Coulthard's analysis of settler colonialism as an ongoing structure of dispossession provides essential context for understanding why the surveillance of Indigenous land defenders cannot be analyzed as ordinary law enforcement. His argument that settler colonial power is continuously reproduced through political, legal, and surveillance mechanisms — not merely historically established — reframes the Standing Rock surveillance as part of an ongoing colonial project rather than an exceptional response to a particular protest.
Journalism and Primary Investigation
8. Associated Press Investigation: The NYPD Demographics Unit. Multiple reports by Matt Apuzzo and Adam Goldman, 2011–2012. Available at AP Archive.
The original Pulitzer Prize-winning investigative reporting that revealed the existence and scope of the NYPD's covert surveillance of Muslim communities. The AP's reporting, based on leaked documents, detailed the unit's mapping of Muslim-owned businesses, infiltration of mosques and student organizations, and monitoring of political and religious activity — all without the legal predicate of any specific criminal investigation. The documents and reporting remain essential primary sources for understanding the operationalization of religious and ethnic surveillance.
9. Biddle, Sam, et al. "Leaked Documents Reveal the Counterterrorism Tactics Used at Standing Rock to Defeat the Pipeline Resistance." The Intercept, May 27, 2017.
The primary publication of the TigerSwan internal documents, which revealed the scope of private surveillance of Standing Rock water protectors, the counterterrorism framing of the movement, and the coordination between TigerSwan and law enforcement. The Intercept's full document cache, available online, is one of the most important primary sources for understanding contemporary surveillance of environmental and Indigenous activism.
Policy and Advocacy
10. Brayne, Sarah. Predict and Surveil: Data, Discretion, and the Future of Policing. Oxford University Press, 2020.
Based on four years of embedded research with the Los Angeles Police Department, Brayne's sociological study of how police departments integrate big data and surveillance technology is the most rigorous empirical examination of predictive policing in practice. Brayne documents how data-driven policing extends police reach into communities, creates "secondary surveillance" of people connected to subjects of interest, and changes the relationship between discretion and data in law enforcement decision-making. An essential empirical grounding for the theoretical arguments of this chapter.

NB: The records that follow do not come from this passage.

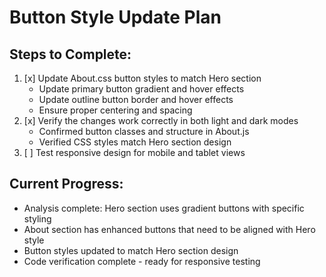 # Button Style Update Plan

## Steps to Complete:
1. [x] Update About.css button styles to match Hero section
   - Update primary button gradient and hover effects
   - Update outline button border and hover effects
   - Ensure proper centering and spacing
2. [x] Verify the changes work correctly in both light and dark modes
   - Confirmed button classes and structure in About.js
   - Verified CSS styles match Hero section design
3. [ ] Test responsive design for mobile and tablet views

## Current Progress:
- Analysis complete: Hero section uses gradient buttons with specific styling
- About section has enhanced buttons that need to be aligned with Hero style
- Button styles updated to match Hero section design
- Code verification complete - ready for responsive testing
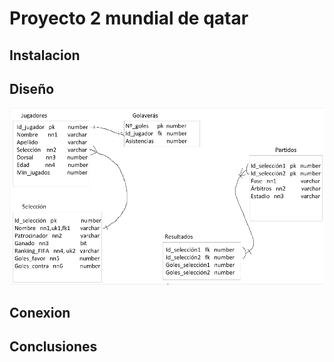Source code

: # Proyecto 2 mundial de qatar


## Instalacion

















## Diseño
![](Fotos/1-diseño.png)
## Conexion 


## Conclusiones
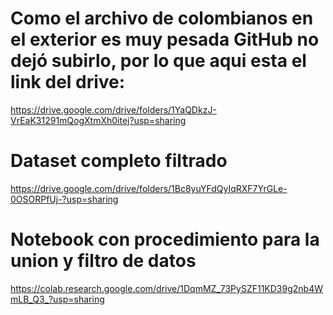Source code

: # Como el archivo de colombianos en el exterior es muy pesada GitHub no dejó subirlo, por lo que aqui esta el link del drive: 
https://drive.google.com/drive/folders/1YaQDkzJ-VrEaK31291mQogXtmXh0itej?usp=sharing
# Dataset completo filtrado
https://drive.google.com/drive/folders/1Bc8yuYFdQyIqRXF7YrGLe-0OSORPfUj-?usp=sharing


# Notebook con procedimiento para la union y filtro de datos
https://colab.research.google.com/drive/1DqmMZ_73PySZF11KD39g2nb4WmLB_Q3_?usp=sharing
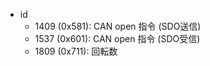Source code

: - id
    - 1409 (0x581): CAN open 指令 (SDO送信)
    - 1537 (0x601): CAN open 指令 (SDO受信)
    - 1809 (0x711): 回転数
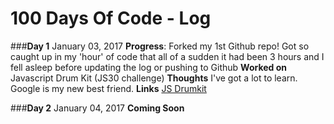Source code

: # 100 Days Of Code - Log

###**Day 1** January 03, 2017
**Progress**: Forked my 1st Github repo! Got so caught up in my 'hour' of code that all of a sudden it had been 3 hours and I fell asleep before updating the log or pushing to Github
**Worked on** Javascript Drum Kit (JS30 challenge)
**Thoughts** I've got a lot to learn. Google is my new best friend. 
**Links** [JS Drumkit](https://github.com/shellyduggal/01-JS30-Drumkit)

###**Day 2** January 04, 2017
**Coming Soon**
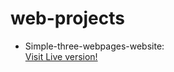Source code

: # web-projects

- Simple-three-webpages-website:<br>
  <a href="https://rawcdn.githack.com/Abdelhamid-khamis/web-projects/045f3eefe00e5ed698884e20131aa1ca92ad6576/simple-three-pages-website/index.html" target="_blank">Visit Live version!</a>
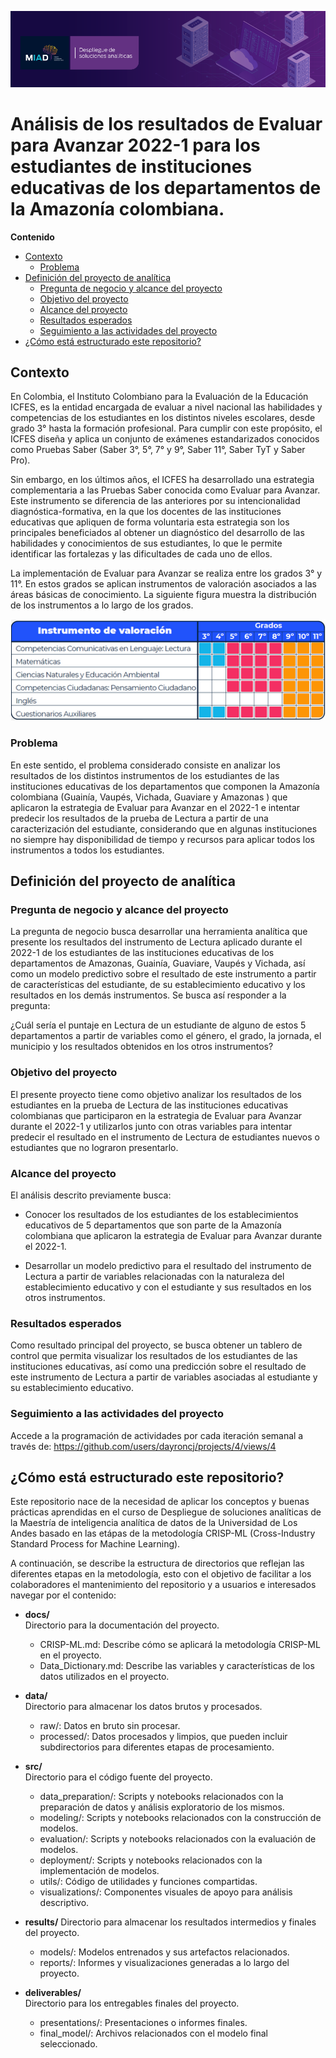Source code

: ![Alt text](docs/imgs/header.png)

# Análisis de los resultados de Evaluar para Avanzar 2022-1 para los estudiantes de instituciones educativas de los departamentos de la Amazonía colombiana.

**Contenido**  
- [Contexto](#Contexto)
  - [Problema](#Problema)
- [Definición del proyecto de analítica](#Definicion)
  - [Pregunta de negocio y alcance del proyecto](#Pregunta)
  - [Objetivo del proyecto](#Objetivo)
  - [Alcance del proyecto](#Alcance)
  - [Resultados esperados](#Resultados)
  - [Seguimiento a las actividades del proyecto](#Seguimiento)
- [¿Cómo está estructurado este repositorio?](#Estructura)

## Contexto<a name="Contexto"></a>
En Colombia, el Instituto Colombiano para la Evaluación de la Educación ICFES, es la entidad encargada de evaluar a nivel nacional las habilidades y competencias de los estudiantes en los distintos niveles escolares, desde grado 3° hasta la formación profesional. Para cumplir con este propósito, el ICFES diseña y aplica un conjunto de exámenes estandarizados conocidos como Pruebas Saber (Saber 3°, 5°, 7° y 9°, Saber 11°, Saber TyT y Saber Pro).

Sin embargo, en los últimos años, el ICFES ha desarrollado una estrategia complementaria a las Pruebas Saber conocida como Evaluar para Avanzar. Este instrumento se diferencia de las anteriores por su intencionalidad diagnóstica-formativa, en la que los docentes de las instituciones educativas que apliquen de forma voluntaria esta estrategia son los principales beneficiados al obtener un diagnóstico del desarrollo de las habilidades y conocimientos de sus estudiantes, lo que le permite identificar las fortalezas y las dificultades de cada uno de ellos.

La implementación de Evaluar para Avanzar se realiza entre los grados 3° y 11°. En estos grados se aplican instrumentos de valoración asociados a las áreas básicas de conocimiento. La siguiente figura muestra la distribución de los instrumentos a lo largo de los grados.

![Alt text](docs/imgs/Fig1.png)


### Problema<a name="Problema"></a>
En este sentido, el problema considerado consiste en analizar los resultados de los distintos instrumentos de los estudiantes de las instituciones educativas de los departamentos que componen la Amazonía colombiana (Guainía, Vaupés, Vichada, Guaviare y Amazonas ) que aplicaron la estrategia de Evaluar para Avanzar en el 2022-1 e intentar predecir los resultados de la prueba de Lectura a partir de una caracterización del estudiante, considerando que en algunas instituciones no siempre hay disponibilidad de tiempo y recursos para aplicar todos los instrumentos a todos los estudiantes.

## Definición del proyecto de analítica<a name="Definición"></a>
### Pregunta de negocio y alcance del proyecto<a name="Pregunta"></a>

La pregunta de negocio busca desarrollar una herramienta analítica que presente los resultados del instrumento de Lectura aplicado durante el 2022-1 de los estudiantes de las instituciones educativas de los departamentos de Amazonas, Guainía, Guaviare, Vaupés y Vichada, así como un modelo predictivo sobre el resultado de este instrumento a partir de características del estudiante, de su establecimiento educativo y los resultados en los demás instrumentos. Se busca así responder a la pregunta:

¿Cuál sería el puntaje en Lectura de un estudiante de alguno de estos 5 departamentos a partir de variables como el género, el grado, la jornada, el municipio y los resultados obtenidos en los otros instrumentos?

### Objetivo del proyecto<a name="Objetivo"></a>

El presente proyecto tiene como objetivo analizar los resultados de los estudiantes en la prueba de Lectura de las instituciones educativas colombianas que participaron en la estrategia de Evaluar para Avanzar durante el 2022-1 y utilizarlos junto con otras variables para intentar predecir el resultado en el instrumento de Lectura de estudiantes nuevos o estudiantes que no lograron presentarlo.

### Alcance del proyecto<a name="Alcance"></a>

El análisis descrito previamente busca:

- Conocer los resultados de los estudiantes de los establecimientos educativos de 5 departamentos que son parte de la Amazonía colombiana que aplicaron la estrategia de Evaluar para Avanzar durante el 2022-1.

- Desarrollar un modelo predictivo para el resultado del instrumento de Lectura a partir de variables relacionadas con la naturaleza del establecimiento educativo y con el estudiante y sus resultados en los otros instrumentos.

### Resultados esperados<a name="Resultados"></a>

Como resultado principal del proyecto, se busca obtener un tablero de control que permita visualizar los resultados de los estudiantes de las instituciones educativas, así como una predicción sobre el resultado de este instrumento de Lectura a partir de variables asociadas al estudiante y su establecimiento educativo.

### Seguimiento a las actividades del proyecto<a name="Seguimiento"></a>
Accede a la programación de actividades por cada iteración semanal a través de: https://github.com/users/dayroncj/projects/4/views/4

## ¿Cómo está estructurado este repositorio?<a name="Estructura"></a>

Este repositorio nace de la necesidad de aplicar los conceptos y buenas prácticas aprendidas en el curso de Despliegue de soluciones analíticas de la Maestría de inteligencia analítica de datos de la Universidad de Los Andes basado en las etápas de la metodología CRISP-ML (Cross-Industry Standard Process for Machine Learning).

A continuación, se describe la estructura de directorios que reflejan las diferentes etapas en la metodología, esto con el objetivo de facilitar a los colaboradores el mantenimiento del repositorio y a usuarios e interesados navegar por el contenido:

- **docs/**  
  Directorio para la documentación del proyecto. 
   - CRISP-ML.md: Describe cómo se aplicará la metodología CRISP-ML en el proyecto.
   - Data_Dictionary.md: Describe las variables y características de los datos utilizados en el proyecto.

- **data/**  
  Directorio para almacenar los datos brutos y procesados.
   - raw/: Datos en bruto sin procesar.
   - processed/: Datos procesados y limpios, que pueden incluir subdirectorios para diferentes etapas de procesamiento.

- **src/**  
  Directorio para el código fuente del proyecto.
   - data_preparation/: Scripts y notebooks relacionados con la preparación de datos y análisis exploratorio de los mismos.
   - modeling/: Scripts y notebooks relacionados con la construcción de modelos.
   - evaluation/: Scripts y notebooks relacionados con la evaluación de modelos.
   - deployment/: Scripts y notebooks relacionados con la implementación de modelos.
   - utils/: Código de utilidades y funciones compartidas.
   - visualizations/: Componentes visuales de apoyo para análisis descriptivo.

- **results/**
  Directorio para almacenar los resultados intermedios y finales del proyecto.
   - models/: Modelos entrenados y sus artefactos relacionados.
   - reports/: Informes y visualizaciones generadas a lo largo del proyecto.

- **deliverables/**  
  Directorio para los entregables finales del proyecto.
   - presentations/: Presentaciones o informes finales.
   - final_model/: Archivos relacionados con el modelo final seleccionado.
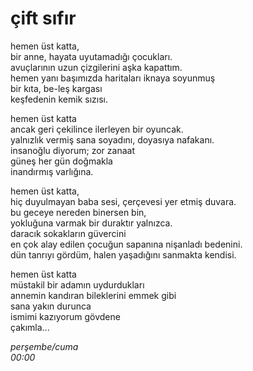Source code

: # çift sıfır

hemen üst katta,  
bir anne, hayata uyutamadığı çocukları.  
avuçlarının uzun çizgilerini aşka kapattım.  
hemen yanı başımızda haritaları iknaya soyunmuş  
bir kıta, be-leş kargası  
keşfedenin kemik sızısı.

hemen üst katta  
ancak geri çekilince ilerleyen bir oyuncak.  
yalnızlık vermiş sana soyadını, doyasıya nafakanı.  
insanoğlu diyorum; zor zanaat  
güneş her gün doğmakla  
inandırmış varlığına.

hemen üst katta,  
hiç duyulmayan baba sesi, çerçevesi yer etmiş duvara.  
bu geceye nereden binersen bin,  
yokluğuna varmak bir duraktır yalnızca.  
daracık sokakların güvercini  
en çok alay edilen çocuğun sapanına nişanladı bedenini.  
dün tanrıyı gördüm, halen yaşadığını sanmakta kendisi.

hemen üst katta  
müstakil bir adamın uydurdukları  
annemin kandıran bileklerini emmek gibi  
sana yakın durunca  
ismimi kazıyorum gövdene  
çakımla...

_perşembe/cuma_  
_00:00_
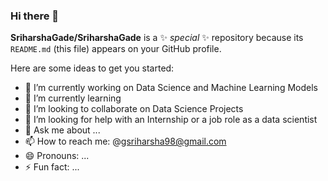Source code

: ### Hi there 👋

**SriharshaGade/SriharshaGade** is a ✨ _special_ ✨ repository because its `README.md` (this file) appears on your GitHub profile.

Here are some ideas to get you started:

- 🔭 I’m currently working on Data Science and Machine Learning Models
- 🌱 I’m currently learning 
- 👯 I’m looking to collaborate on Data Science Projects
- 🤔 I’m looking for help with an Internship or a job role as a data scientist
- 💬 Ask me about ...
- 📫 How to reach me: @gsriharsha98@gmail.com
- 😄 Pronouns: ...
- ⚡ Fun fact: ...
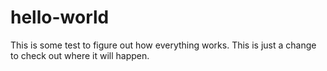 # hello-world
This is some test to figure out how everything works.
This is just a change to check out where it will happen.
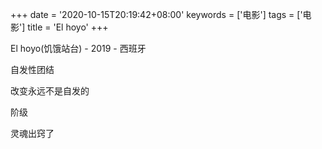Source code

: +++
date = '2020-10-15T20:19:42+08:00'
keywords = ['电影']
tags = ['电影']
title = 'El hoyo'
+++

El hoyo(饥饿站台) - 2019 - 西班牙

自发性团结

改变永远不是自发的

阶级

灵魂出窍了
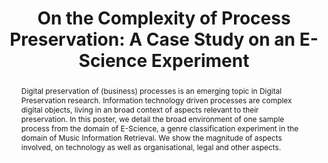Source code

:---
abstract: Digital preservation of (business) processes is an emerging topic in Digital
  Preservation research. Information technology driven processes are complex digital
  objects, living in an broad context of aspects relevant to their preservation. In
  this poster, we detail the broad environment of one sample process from the domain
  of E-Science, a genre classification experiment in the domain of Music Information
  Retrieval. We show the magnitude of aspects involved, on technology as well as organisational,
  legal and other aspects.
creators:
- Strodl, Stephan
- Rauber, Andreas
- Mayer, Rudolf
date: null
document_url: https://services.phaidra.univie.ac.at/api/object/o:293872/download
grand_parent: iPRES
institutions: []
keywords:
- ischool
- toronto
- canada
- process preservation
- case study
- e-science
- digital preservation
landing_page_url: https://phaidra.univie.ac.at/o:293872
language: eng
layout: publication
license: CC BY-NC-SA 3.0 AT
notes_url: null
parent: iPRES 2012
presentation_url: null
publication_type: poster
size: 781250
source_name: iPRES
title: 'On the Complexity of Process Preservation: A Case Study on an E-Science Experiment'
year: 2012
---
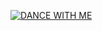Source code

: [![DANCE WITH ME](https://img.youtube.com/vi/LStJMz86IHc/0.jpg)](https://www.youtube.com/watch?v=LStJMz86IHc)
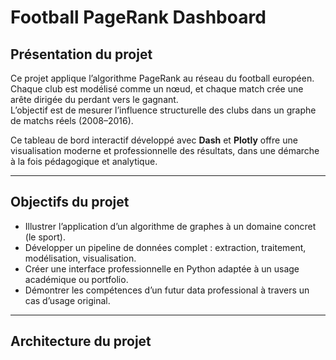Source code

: # Football PageRank Dashboard

## Présentation du projet
Ce projet applique l’algorithme PageRank au réseau du football européen.  
Chaque club est modélisé comme un nœud, et chaque match crée une arête dirigée du perdant vers le gagnant.  
L’objectif est de mesurer l’influence structurelle des clubs dans un graphe de matchs réels (2008–2016).

Ce tableau de bord interactif développé avec **Dash** et **Plotly** offre une visualisation moderne et professionnelle des résultats, dans une démarche à la fois pédagogique et analytique.

---

## Objectifs du projet
- Illustrer l’application d’un algorithme de graphes à un domaine concret (le sport).  
- Développer un pipeline de données complet : extraction, traitement, modélisation, visualisation.  
- Créer une interface professionnelle en Python adaptée à un usage académique ou portfolio.  
- Démontrer les compétences d’un futur data professional à travers un cas d’usage original.

---

## Architecture du projet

This reading list moves from foundational theory (Browne, Omi and Winant) through applied empirical work (Brayne, Eubanks) to journalism and primary sources (AP, The Intercept). Students beginning with Browne and Buolamwini will have the conceptual vocabulary for the more technical works; those interested in policy should also engage with the ACLU's reports on predictive policing and facial recognition, available freely on their website.